There could not have been a better reason to stay in on a Saturday night.

The Tragically Hip played their final show on August 20 in their hometown of Kingston, a spectacle broadcast live on CBC without commercials, commentary or censorship to millions of homes across Canada.

It was the very best of Canada, a sweet goodbye for our most important band with lead singer Gord Downie using the occasion to address the plight of Canada’s northern communities. Prime Minister Justin Trudeau was in attendance, as were tens of thousands vicariously at public viewings from coast to coast.

And it was all exclusively ours. 

If there was something else happening in the world that night, we didn’t know it – 11.7 million Canadians tuned in to the concert on television, radio, or online.
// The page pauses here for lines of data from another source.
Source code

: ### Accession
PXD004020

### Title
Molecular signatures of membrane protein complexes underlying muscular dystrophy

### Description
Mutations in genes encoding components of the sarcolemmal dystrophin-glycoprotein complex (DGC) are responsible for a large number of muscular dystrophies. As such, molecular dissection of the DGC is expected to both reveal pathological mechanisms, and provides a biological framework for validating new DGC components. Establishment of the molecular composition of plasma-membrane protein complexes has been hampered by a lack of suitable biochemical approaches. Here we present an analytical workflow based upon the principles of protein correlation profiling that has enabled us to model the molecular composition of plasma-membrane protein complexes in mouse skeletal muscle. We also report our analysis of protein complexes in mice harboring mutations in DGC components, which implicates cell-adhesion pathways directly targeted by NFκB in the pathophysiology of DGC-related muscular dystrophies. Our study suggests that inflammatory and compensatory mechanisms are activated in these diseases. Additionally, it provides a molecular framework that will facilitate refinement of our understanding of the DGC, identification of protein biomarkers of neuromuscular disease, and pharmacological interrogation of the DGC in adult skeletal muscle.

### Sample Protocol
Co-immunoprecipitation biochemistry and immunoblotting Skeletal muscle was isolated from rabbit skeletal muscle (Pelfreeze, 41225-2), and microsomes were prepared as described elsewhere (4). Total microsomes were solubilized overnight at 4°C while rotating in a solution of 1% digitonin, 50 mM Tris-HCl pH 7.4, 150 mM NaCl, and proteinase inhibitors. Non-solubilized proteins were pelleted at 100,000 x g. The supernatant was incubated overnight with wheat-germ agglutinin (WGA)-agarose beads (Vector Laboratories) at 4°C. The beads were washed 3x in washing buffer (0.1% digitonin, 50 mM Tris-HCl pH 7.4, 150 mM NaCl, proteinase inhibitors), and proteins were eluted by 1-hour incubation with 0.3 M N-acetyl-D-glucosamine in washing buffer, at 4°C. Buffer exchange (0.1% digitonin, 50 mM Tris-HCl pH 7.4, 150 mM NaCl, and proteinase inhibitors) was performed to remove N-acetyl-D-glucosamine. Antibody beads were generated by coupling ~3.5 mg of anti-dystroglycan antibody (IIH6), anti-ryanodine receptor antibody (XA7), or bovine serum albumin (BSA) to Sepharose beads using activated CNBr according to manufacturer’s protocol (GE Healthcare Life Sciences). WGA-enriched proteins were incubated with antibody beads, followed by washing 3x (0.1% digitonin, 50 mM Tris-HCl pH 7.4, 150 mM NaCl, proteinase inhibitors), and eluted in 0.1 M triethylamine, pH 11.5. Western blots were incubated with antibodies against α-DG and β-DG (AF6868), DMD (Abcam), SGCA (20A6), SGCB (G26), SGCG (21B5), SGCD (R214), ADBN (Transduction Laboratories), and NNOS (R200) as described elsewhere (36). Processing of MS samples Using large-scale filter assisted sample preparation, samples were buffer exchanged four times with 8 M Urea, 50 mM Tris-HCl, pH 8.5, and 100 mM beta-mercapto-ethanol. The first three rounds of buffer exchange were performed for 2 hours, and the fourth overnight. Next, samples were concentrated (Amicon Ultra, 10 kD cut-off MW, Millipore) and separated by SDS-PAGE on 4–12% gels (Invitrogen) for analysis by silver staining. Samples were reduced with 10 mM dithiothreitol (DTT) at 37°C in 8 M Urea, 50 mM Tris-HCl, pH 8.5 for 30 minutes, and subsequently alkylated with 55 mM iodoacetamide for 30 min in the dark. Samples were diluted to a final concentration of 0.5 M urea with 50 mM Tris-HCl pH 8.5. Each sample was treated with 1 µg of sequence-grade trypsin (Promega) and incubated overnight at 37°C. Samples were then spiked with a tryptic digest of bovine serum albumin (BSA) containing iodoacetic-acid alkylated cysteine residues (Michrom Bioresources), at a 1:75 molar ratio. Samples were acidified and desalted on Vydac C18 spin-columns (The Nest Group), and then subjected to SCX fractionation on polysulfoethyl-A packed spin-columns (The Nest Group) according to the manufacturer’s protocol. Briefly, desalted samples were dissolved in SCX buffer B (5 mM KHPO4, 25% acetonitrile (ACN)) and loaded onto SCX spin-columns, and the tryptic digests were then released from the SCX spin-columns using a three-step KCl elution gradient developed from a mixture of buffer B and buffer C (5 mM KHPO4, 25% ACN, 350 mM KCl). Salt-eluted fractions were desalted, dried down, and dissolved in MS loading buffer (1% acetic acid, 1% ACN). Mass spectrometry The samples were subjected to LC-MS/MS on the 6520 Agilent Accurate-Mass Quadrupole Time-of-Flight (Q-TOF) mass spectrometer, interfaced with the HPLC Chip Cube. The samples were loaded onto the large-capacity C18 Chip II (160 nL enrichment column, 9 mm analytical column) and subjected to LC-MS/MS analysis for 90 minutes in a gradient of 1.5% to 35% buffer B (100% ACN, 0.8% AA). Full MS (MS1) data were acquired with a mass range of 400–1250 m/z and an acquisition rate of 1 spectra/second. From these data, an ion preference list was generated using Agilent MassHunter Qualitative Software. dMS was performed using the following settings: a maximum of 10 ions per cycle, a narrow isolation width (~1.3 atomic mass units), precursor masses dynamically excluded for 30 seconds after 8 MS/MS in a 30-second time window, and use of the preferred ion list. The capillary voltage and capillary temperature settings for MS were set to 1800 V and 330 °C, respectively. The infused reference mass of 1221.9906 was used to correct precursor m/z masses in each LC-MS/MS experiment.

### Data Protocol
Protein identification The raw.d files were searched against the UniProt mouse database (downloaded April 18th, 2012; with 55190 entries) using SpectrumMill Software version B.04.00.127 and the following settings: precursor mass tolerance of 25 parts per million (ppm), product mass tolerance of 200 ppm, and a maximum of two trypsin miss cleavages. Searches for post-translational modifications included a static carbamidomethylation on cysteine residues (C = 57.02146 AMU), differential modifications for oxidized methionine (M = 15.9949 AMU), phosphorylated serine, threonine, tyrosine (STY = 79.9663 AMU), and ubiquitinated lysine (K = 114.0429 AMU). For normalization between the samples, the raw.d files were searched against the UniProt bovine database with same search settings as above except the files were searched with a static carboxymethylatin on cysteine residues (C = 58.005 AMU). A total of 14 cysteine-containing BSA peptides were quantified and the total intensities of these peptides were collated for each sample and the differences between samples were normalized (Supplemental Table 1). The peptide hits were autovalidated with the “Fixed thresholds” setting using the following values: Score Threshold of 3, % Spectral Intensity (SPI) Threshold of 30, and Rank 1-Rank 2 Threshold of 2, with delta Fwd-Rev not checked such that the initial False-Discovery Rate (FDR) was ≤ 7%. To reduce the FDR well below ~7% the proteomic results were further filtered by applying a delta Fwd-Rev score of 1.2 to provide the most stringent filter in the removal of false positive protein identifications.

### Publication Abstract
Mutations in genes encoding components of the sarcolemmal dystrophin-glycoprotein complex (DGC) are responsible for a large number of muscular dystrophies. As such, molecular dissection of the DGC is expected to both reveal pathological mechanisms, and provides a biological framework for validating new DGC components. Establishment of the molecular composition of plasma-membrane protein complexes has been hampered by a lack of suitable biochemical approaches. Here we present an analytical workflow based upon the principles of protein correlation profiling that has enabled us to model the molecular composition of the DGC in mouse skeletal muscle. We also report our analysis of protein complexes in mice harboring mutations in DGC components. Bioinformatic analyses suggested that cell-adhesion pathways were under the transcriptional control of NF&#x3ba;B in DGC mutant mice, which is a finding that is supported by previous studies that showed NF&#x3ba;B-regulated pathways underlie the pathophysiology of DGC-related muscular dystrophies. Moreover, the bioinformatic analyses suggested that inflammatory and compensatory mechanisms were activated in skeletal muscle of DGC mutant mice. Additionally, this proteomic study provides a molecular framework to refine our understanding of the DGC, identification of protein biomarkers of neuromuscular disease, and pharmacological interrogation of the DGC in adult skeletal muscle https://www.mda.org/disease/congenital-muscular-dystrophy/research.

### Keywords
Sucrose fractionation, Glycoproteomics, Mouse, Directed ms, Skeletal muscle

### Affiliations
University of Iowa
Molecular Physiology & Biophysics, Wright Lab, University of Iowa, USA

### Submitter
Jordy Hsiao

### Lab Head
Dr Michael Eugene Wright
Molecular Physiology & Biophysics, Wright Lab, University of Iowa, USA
The last time one in every three Canadians did any one thing at the same time was— well, this morning, at the Tim Horton’s drive-thru.

It was the second-most followed broadcast in Canadian history, trailing only the men’s gold-medal hockey game at the 2010 Vancouver Olympics, which drew 16.6 million viewers. While that occasion was special in triumph, Saturday night’s was significant in its finality: there won’t be another Hip show. Downie was diagnosed with terminal brain cancer last May.


Our unofficial poet laureate spoke few but powerful words, wishing us to simply “have a nice life” during one goodbye before a series of encores.

We will, Gord, with your music as the soundtrack.